Pontiac, première traversée, 1966

Dimanche 14 août 1966
“Je n'ai pris qu'une seule photo, ce matin, à Big Sur : un chaudron, en couleur et en gros plan. Je lui ai donné un titre, écrit à la main sur le bord de la diapo : ‘ Un jour de grande fatigue.’

On m'a dit que Joan Baez avait monté, près de Carmel, un institut pour l'étude de la non-violence, qu'elle y invite des philosophes, des scientifiques, des artistes, que les cours sont gratuits, qu'on y rencontre des gens épatants. Voilà donc un but pour reprendre la route, le pouce levé. Aux abords de Monterey, la circulation est devenue plus dense. Mais aucune des ces voitures pleines de braves Américains souriants ne semble vouloir prendre un auto-stoppeur encombré de tous ses sacs. Et puis on est dimanche, le jour des familles, très mauvais pour les vagabonds, ces gens de route qui puent des pieds et font de bien tristes exemples pour les marmailles ébahies, les gamines dévorées de curiosité, les garçons éblouis et jaloux. Ne jamais faire de stop le dimanche…
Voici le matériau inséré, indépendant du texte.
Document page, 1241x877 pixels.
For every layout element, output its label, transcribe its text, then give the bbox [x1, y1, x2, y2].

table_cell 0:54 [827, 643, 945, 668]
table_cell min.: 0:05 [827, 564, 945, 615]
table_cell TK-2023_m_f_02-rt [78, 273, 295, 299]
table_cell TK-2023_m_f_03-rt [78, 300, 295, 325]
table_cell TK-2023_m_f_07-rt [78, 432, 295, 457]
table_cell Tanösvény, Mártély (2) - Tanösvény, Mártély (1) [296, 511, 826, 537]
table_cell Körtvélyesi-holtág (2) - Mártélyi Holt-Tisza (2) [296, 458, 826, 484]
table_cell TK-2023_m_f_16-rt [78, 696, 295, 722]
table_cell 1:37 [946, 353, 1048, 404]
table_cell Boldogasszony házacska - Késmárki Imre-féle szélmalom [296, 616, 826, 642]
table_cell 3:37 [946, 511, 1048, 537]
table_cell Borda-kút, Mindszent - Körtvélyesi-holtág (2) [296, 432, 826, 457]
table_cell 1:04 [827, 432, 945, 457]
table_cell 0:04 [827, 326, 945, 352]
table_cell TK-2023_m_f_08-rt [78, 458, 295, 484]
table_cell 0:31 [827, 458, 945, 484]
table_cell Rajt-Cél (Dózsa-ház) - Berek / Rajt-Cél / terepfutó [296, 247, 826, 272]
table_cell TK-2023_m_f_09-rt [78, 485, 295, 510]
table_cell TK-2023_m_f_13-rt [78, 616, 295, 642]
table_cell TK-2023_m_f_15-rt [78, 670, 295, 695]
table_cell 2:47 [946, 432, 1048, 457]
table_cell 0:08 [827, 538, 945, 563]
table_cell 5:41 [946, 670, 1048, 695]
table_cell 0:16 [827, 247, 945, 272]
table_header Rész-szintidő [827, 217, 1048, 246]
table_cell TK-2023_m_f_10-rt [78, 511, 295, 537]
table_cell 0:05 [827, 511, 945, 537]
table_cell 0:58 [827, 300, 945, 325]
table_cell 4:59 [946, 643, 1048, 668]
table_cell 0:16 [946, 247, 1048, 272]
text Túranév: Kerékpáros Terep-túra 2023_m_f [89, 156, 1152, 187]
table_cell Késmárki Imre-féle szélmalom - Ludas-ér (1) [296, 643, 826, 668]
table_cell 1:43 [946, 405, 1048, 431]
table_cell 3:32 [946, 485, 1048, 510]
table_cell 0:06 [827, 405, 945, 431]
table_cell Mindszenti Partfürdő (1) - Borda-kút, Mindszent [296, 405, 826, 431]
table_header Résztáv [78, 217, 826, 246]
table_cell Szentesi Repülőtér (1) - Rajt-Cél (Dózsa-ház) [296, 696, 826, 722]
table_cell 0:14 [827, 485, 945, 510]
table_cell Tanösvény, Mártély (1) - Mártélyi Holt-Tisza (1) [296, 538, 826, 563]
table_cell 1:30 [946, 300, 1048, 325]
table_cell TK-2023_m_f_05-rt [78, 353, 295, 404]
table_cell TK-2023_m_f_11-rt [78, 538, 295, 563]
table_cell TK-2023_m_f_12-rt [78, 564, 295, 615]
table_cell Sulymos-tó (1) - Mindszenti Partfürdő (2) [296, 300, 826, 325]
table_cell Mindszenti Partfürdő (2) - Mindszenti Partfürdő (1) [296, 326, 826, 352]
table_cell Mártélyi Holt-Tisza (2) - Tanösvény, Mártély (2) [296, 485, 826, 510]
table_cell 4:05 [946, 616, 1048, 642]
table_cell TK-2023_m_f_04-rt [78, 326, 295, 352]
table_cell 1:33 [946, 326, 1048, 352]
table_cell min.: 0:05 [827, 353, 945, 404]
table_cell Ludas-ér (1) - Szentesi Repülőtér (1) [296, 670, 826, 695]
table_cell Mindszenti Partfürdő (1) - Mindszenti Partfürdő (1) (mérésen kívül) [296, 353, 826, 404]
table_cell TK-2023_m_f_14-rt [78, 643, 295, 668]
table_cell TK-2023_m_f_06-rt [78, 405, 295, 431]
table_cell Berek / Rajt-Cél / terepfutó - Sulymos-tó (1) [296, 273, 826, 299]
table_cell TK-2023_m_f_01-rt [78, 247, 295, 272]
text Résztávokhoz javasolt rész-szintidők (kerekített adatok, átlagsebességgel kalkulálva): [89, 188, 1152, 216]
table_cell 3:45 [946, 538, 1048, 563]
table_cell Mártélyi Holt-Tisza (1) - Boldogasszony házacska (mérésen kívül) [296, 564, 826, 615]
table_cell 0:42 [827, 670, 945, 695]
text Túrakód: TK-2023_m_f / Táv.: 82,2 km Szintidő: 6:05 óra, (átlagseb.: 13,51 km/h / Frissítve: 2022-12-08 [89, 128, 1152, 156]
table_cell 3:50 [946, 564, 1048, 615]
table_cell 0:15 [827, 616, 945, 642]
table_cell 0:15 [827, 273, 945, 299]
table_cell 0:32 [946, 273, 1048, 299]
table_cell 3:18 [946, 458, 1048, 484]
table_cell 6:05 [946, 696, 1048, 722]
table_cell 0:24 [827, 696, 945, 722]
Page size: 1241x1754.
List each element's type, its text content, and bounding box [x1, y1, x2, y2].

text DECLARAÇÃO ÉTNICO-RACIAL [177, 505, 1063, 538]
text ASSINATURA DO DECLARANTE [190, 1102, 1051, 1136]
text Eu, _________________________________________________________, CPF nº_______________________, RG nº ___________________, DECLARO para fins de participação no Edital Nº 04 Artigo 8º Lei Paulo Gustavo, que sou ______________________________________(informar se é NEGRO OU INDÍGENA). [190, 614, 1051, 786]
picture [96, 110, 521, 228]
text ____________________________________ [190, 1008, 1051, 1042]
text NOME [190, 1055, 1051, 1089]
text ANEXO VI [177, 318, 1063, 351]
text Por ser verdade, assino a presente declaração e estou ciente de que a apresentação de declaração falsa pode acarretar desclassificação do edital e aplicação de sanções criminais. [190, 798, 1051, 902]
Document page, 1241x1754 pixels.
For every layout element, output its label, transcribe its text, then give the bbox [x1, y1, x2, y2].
C'est alors qu'elles s'arrêtent. Deux filles, dans une Ford fumante et poussive de la fin des années cinquante. Une métisse, toute menue, concentrée derrière le volant trop grand. Et près d'elle, une gitane raphaélique perdue dans ses cheveux, nue sous sa robe longue qu'elle relèvera tout à l'heure sans faire de manières pour pisser accroupie au bord de la route, comme un vivant tableau de Picasso. Elle embaume un parfum poivré de musc et de patchouli qui tourne la tête.

‘Tu sens drôlement bon. C'est quoi ton parfum ? Je n'en ai jamais connu de pareil…
– Owsley, répond-elle.
– Quoi ? Je ne comprends pas : c'est une marque ?
– Naaah. Owsley c't'un homme. C't'un mec incroyable. Il a fait ce parfum. Il le donne qu'à ses amis. T'connais pas Owsley ? Il fabrique le meilleur LSD qu'tu puisse trouver. On t'en donnera p't-être quand on s'ra à San Francisco.’
Elle prononce ‘ellessdiii’ en roulant les lettres avec gourmandise, l'œil mouillé, la paupière plissée. Le corps d'un coup alangui, sexy.
‘Et toi, tu t'appelles comment ?
– Philomène.
– C'est français ? On dirait…
– Sais pas, c'est ma mère qu'm'a app'lée comme ça.’
Elle jette les mots, hachés, en phrases courtes, à la manière des gens du Sud profond. Et puis elle se tait brusquement pour s'absorber dans le paysage.”